A legal document such as a will, contract, or deed maybe nullified if it was signed under undue influence.
Massachusetts courts define undue influence as “whatever destroys free agency and constrains the person whose act is under review to do that which is contrary to his own untrammeled desire.” See Neill v. Brackett, 234 Mass. 367.
This can occur in a number of different ways, according to the Supreme Judicial Court:
It may be caused by physical force, by duress, by threats, or by importunity. It may arise from persistent and unrelaxing efforts in the establishment or maintenance of conditions intolerable to the particular individual. It may result from more subtle conduct designed to create an irresistible ascendancy by imperceptible means.

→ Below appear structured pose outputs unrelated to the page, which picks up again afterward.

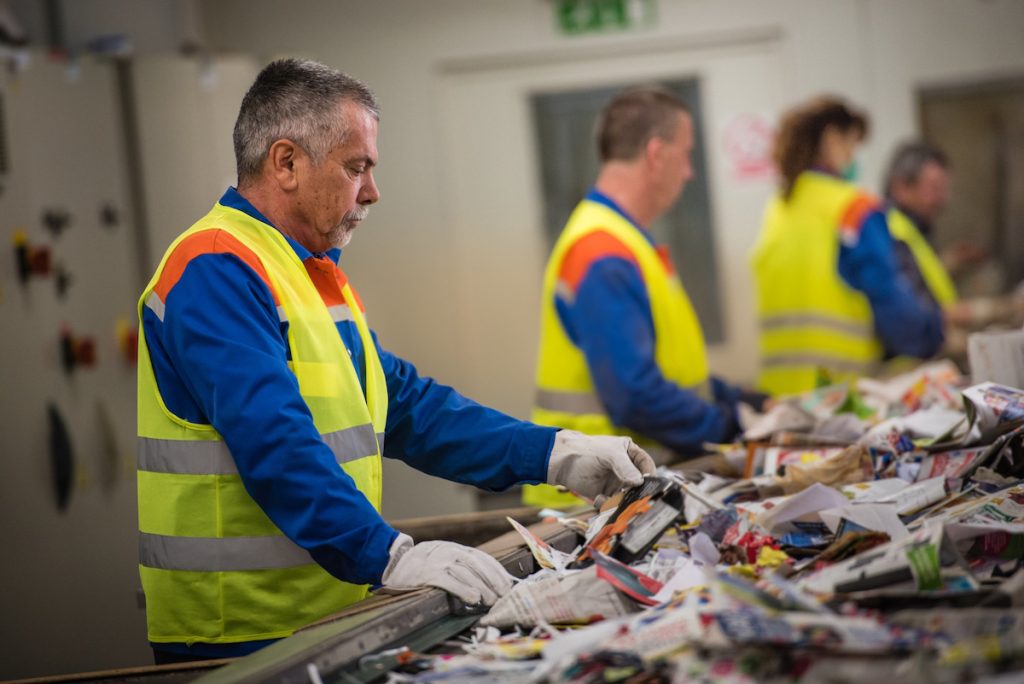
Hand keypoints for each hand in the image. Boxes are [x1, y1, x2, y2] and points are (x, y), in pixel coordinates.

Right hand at [381, 534, 512, 606]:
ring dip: (482, 587)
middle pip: (477, 566)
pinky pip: (449, 581)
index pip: (483, 558)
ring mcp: (439, 561)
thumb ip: (462, 565)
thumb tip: (486, 582)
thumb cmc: (423, 564)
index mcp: (456, 548)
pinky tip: (473, 599)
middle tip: (502, 596)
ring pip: (466, 573)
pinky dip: (463, 589)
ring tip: (491, 601)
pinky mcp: (428, 573)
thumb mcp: (444, 557)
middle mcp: (450, 551)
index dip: (497, 571)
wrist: (395, 561)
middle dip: (493, 581)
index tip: (507, 585)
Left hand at [546, 430, 654, 500]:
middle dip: (639, 493)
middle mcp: (626, 471)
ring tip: (617, 501)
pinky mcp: (605, 496)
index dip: (649, 475)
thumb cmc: (587, 450)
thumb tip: (640, 482)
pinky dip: (610, 505)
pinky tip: (599, 498)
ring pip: (628, 497)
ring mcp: (616, 484)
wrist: (562, 461)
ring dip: (625, 502)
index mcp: (630, 454)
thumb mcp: (609, 454)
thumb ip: (625, 467)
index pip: (646, 466)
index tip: (649, 484)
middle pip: (640, 485)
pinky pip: (613, 504)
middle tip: (638, 499)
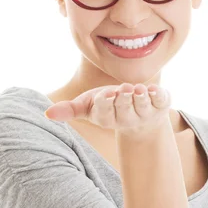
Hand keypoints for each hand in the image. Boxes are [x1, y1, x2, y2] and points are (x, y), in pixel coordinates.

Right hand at [44, 82, 171, 134]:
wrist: (141, 117)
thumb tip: (47, 114)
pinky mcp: (160, 106)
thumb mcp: (88, 106)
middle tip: (124, 89)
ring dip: (140, 97)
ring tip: (138, 88)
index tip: (107, 94)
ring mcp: (145, 114)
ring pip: (142, 106)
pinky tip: (153, 89)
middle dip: (123, 98)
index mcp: (106, 118)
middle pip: (124, 109)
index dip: (106, 103)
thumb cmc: (109, 107)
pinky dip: (158, 95)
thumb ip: (69, 109)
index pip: (104, 112)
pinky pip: (161, 101)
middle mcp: (126, 119)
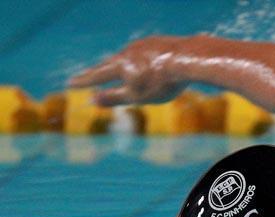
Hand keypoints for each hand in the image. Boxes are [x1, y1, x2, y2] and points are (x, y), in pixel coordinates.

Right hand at [69, 36, 186, 105]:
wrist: (189, 58)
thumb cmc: (162, 82)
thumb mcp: (136, 96)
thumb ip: (114, 98)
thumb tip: (92, 101)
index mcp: (120, 64)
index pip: (97, 75)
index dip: (84, 81)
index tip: (70, 83)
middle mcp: (129, 51)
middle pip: (111, 63)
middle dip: (100, 72)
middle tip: (88, 75)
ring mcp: (145, 44)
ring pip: (129, 57)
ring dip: (121, 65)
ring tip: (117, 70)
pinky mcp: (160, 42)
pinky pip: (145, 54)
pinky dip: (140, 60)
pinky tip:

It may be exerted either by deceptive devices, or by material compulsion without actual fraud. Any species of coercion, whether physical, mental or moral, which subverts the sound judgment and genuine desire of the individual, is enough to constitute undue influence.
However, establishing such a claim isn’t easy.

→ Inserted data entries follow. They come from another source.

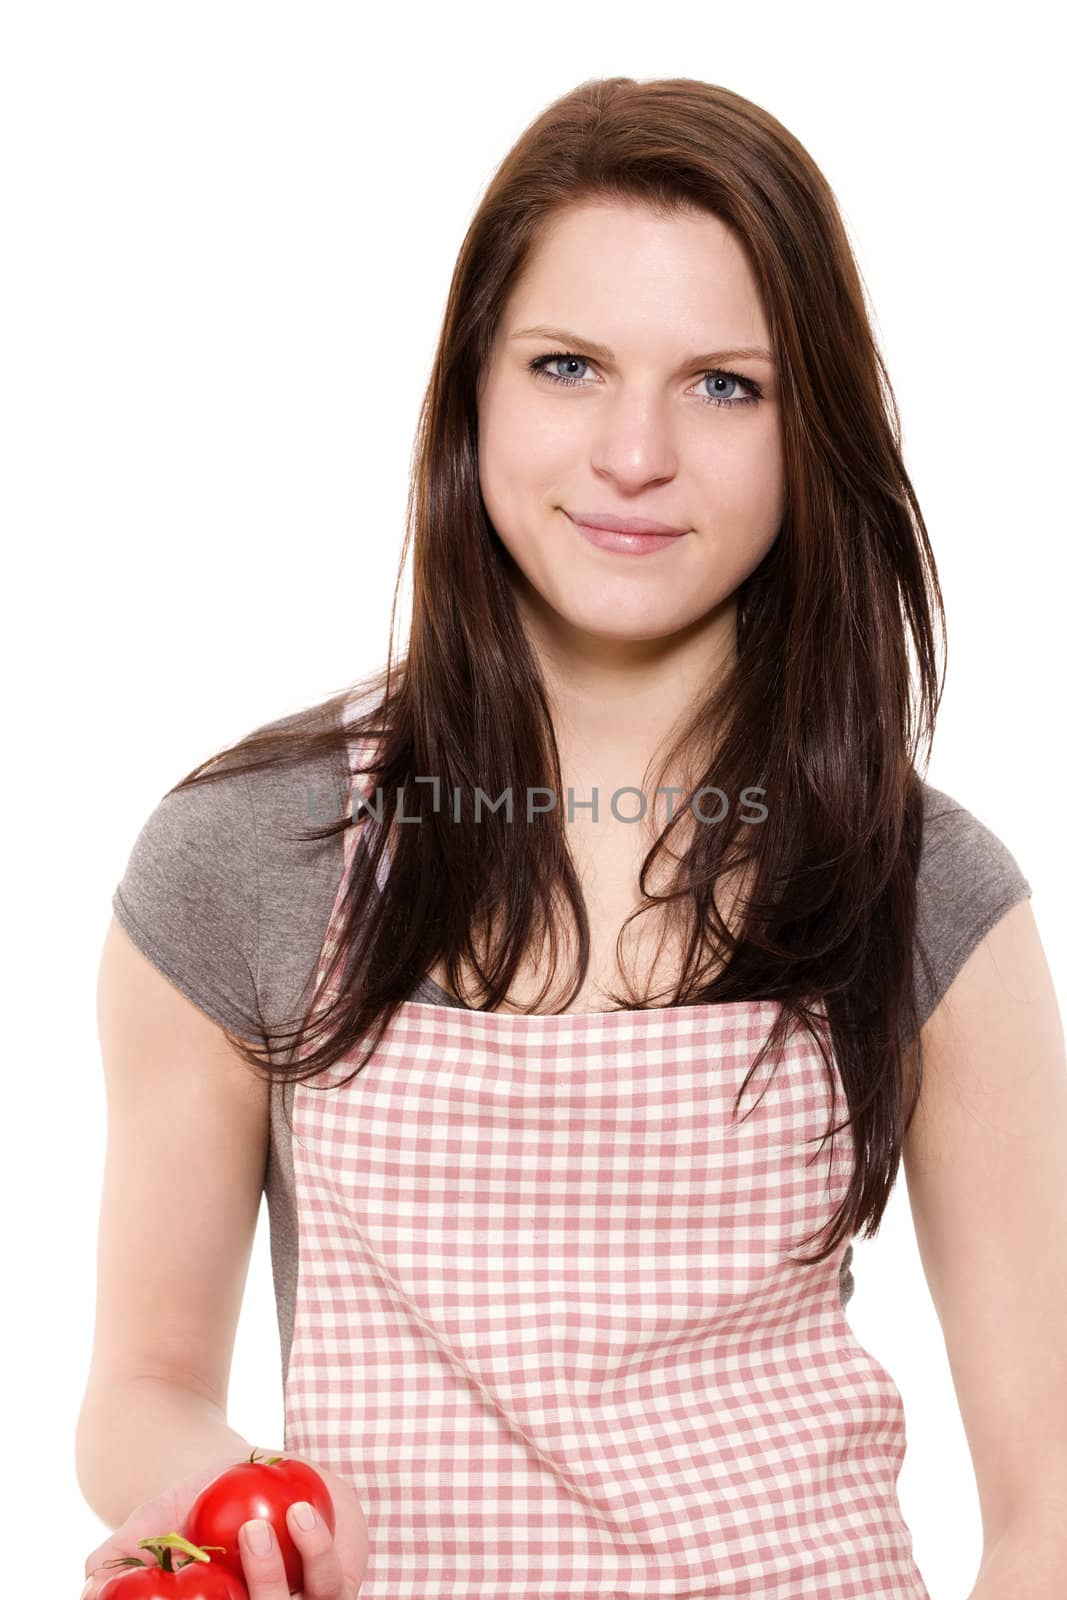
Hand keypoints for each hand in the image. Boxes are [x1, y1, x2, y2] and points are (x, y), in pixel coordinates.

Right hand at [80, 1452, 368, 1597]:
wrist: (232, 1472)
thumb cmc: (185, 1511)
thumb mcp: (146, 1530)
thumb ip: (119, 1560)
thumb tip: (88, 1588)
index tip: (171, 1592)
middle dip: (261, 1590)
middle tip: (240, 1542)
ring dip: (284, 1574)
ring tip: (261, 1526)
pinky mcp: (339, 1579)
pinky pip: (335, 1579)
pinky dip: (319, 1550)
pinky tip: (298, 1513)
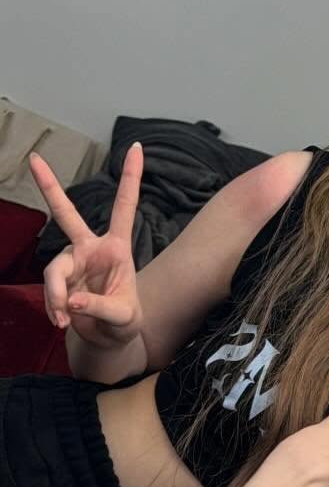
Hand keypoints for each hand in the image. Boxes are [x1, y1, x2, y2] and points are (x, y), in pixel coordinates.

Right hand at [32, 141, 144, 349]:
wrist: (110, 339)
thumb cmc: (125, 322)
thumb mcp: (124, 318)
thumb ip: (99, 307)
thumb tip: (70, 300)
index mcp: (117, 248)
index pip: (124, 208)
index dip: (130, 178)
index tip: (136, 147)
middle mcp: (91, 248)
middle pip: (66, 214)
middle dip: (49, 186)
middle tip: (34, 159)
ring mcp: (71, 262)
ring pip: (53, 271)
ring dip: (55, 296)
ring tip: (63, 320)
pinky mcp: (58, 278)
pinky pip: (48, 290)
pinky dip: (53, 308)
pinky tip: (61, 321)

Courts will presume that a properly signed legal document is valid. The Appellant Court, in Bruno v. Bruno, 10 Mass. App. Ct. 918, ruled that:
One who signs a writing that is obviously a legal document is presumed to be fully aware of its terms, unless it can be proved that he was induced to sign it by fraud or undue influence.

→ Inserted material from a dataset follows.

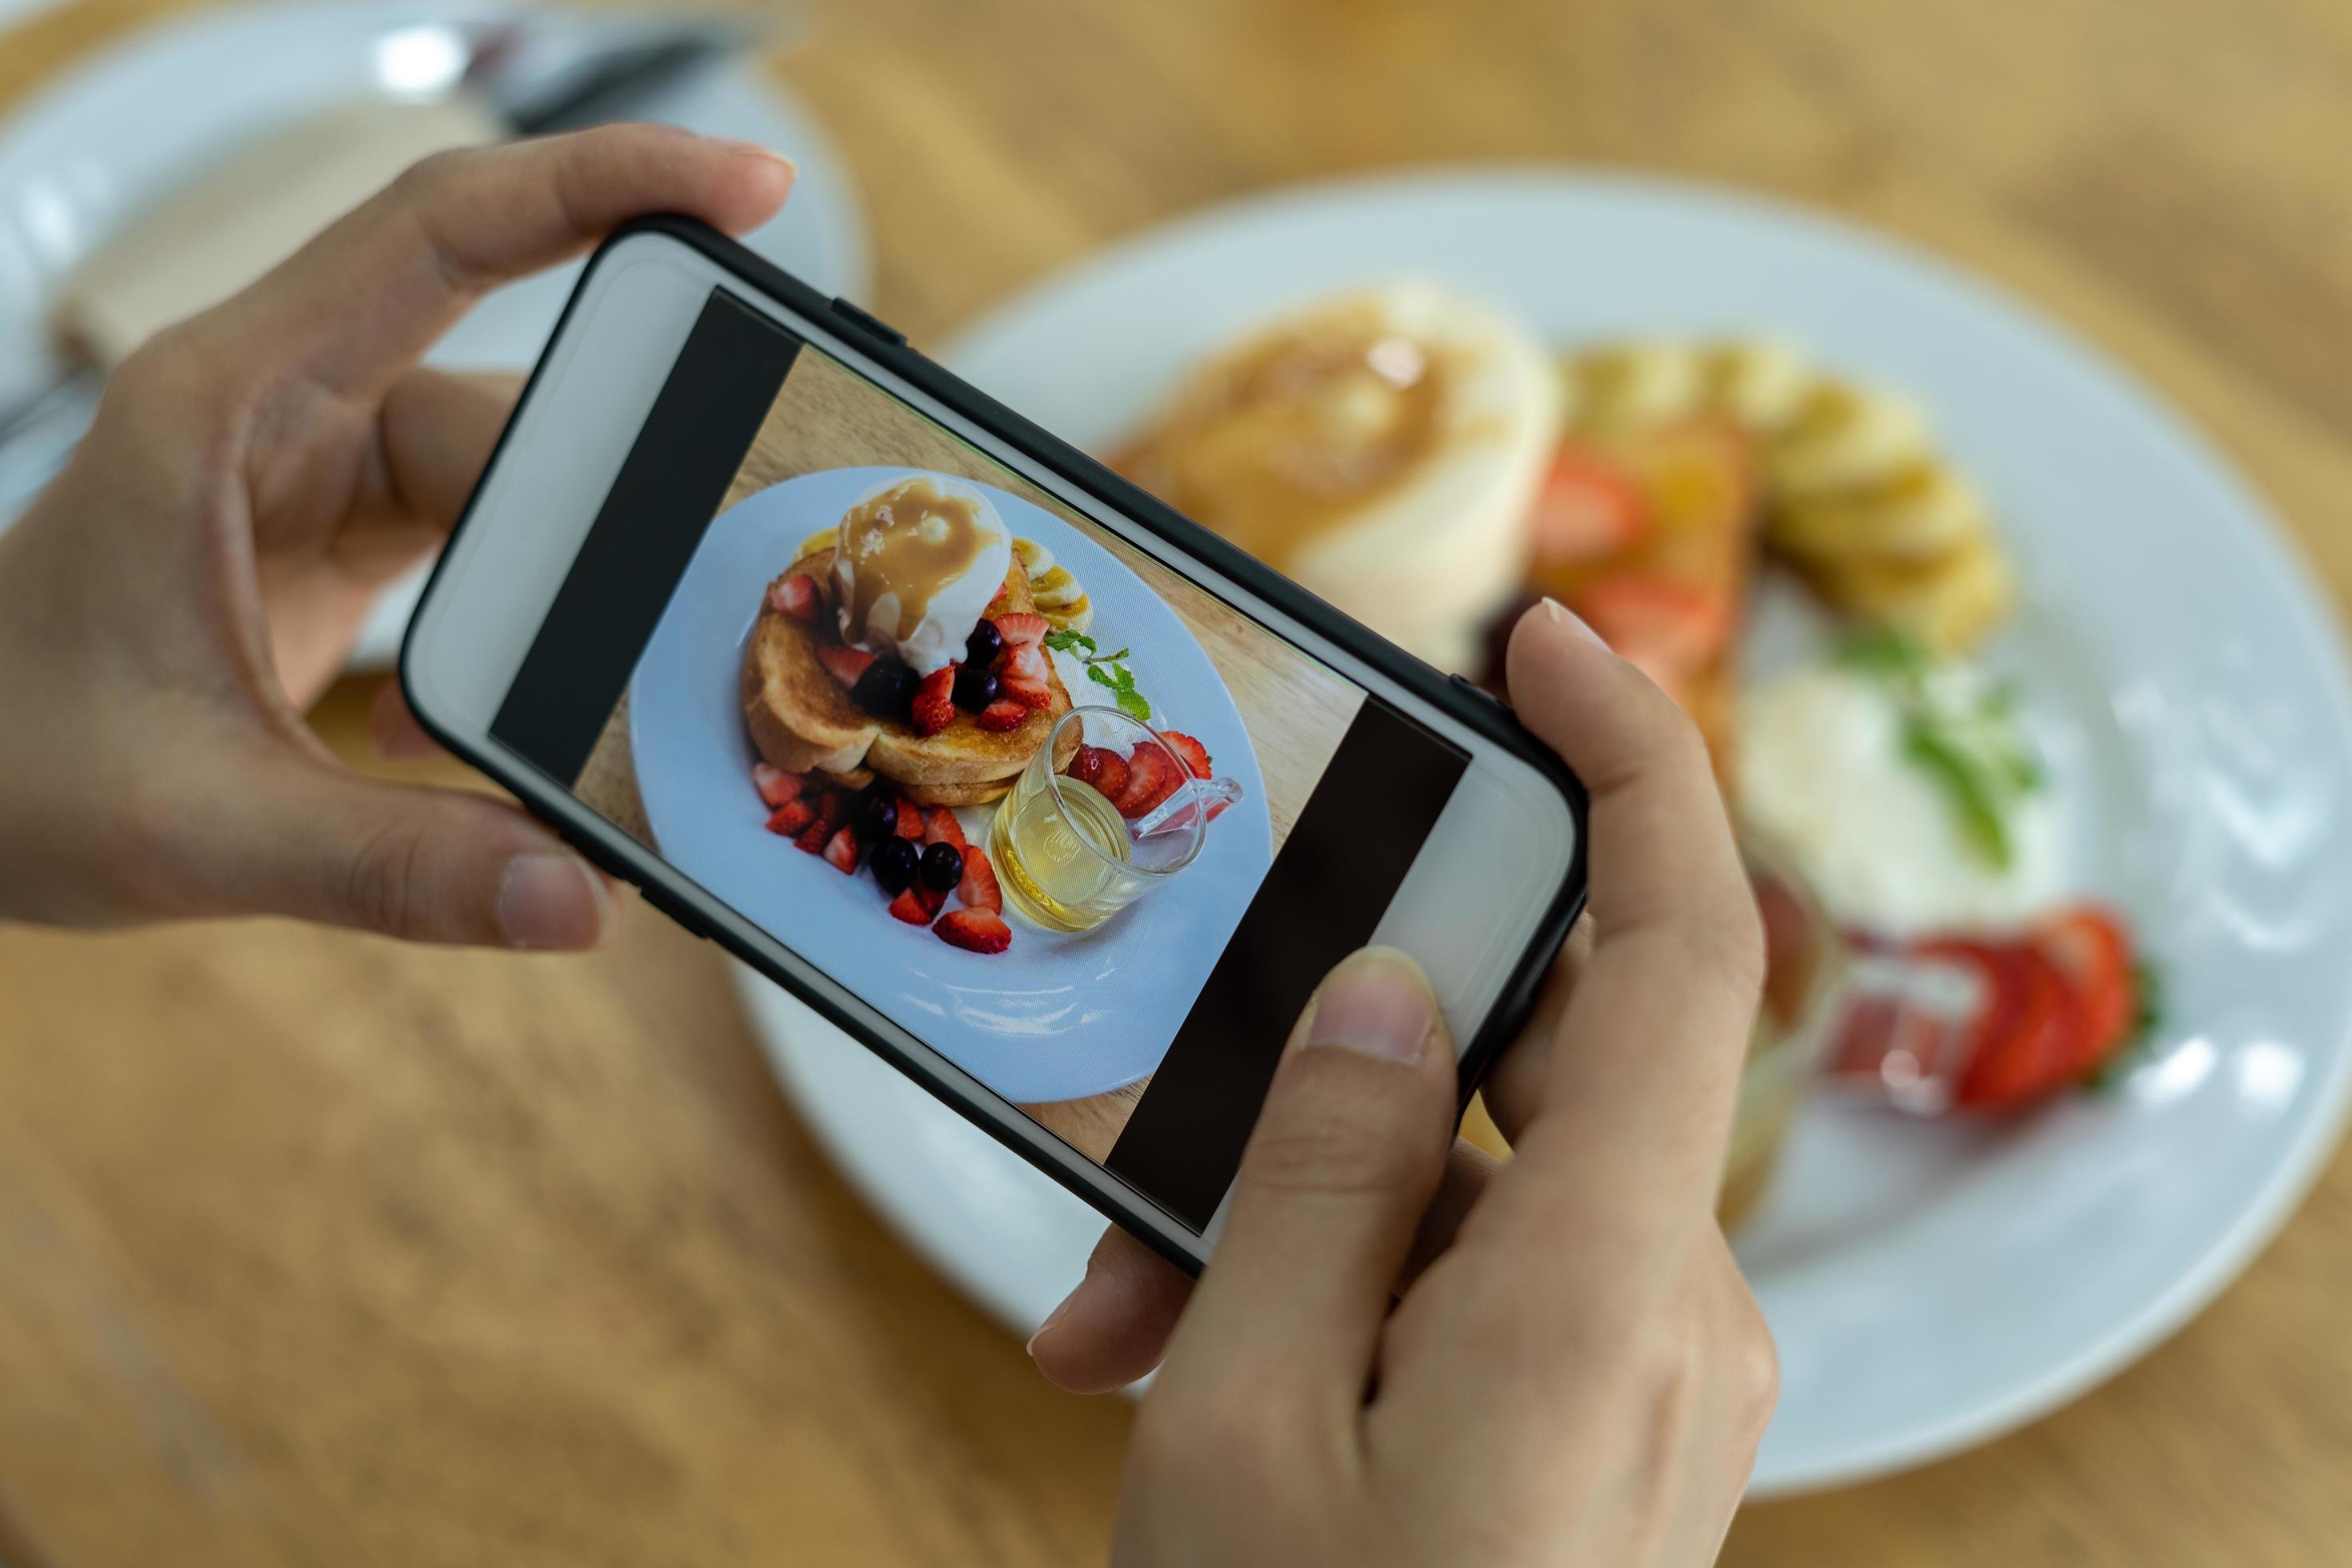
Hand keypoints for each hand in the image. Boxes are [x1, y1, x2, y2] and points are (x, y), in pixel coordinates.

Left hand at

The burden of proving that a document was signed based on fraud or undue influence rests on the person making the claim.
The claimant must prove by a preponderance of the evidence that the person who signed his or her name to a legal document was induced to do so by illegal means.
The evidence presented must be substantial. Again, citing the Appellant Court in Bruno:
Mere suspicion is not enough to warrant a finding of undue influence. There must be a solid foundation of established facts upon which to rest an inference of its existence.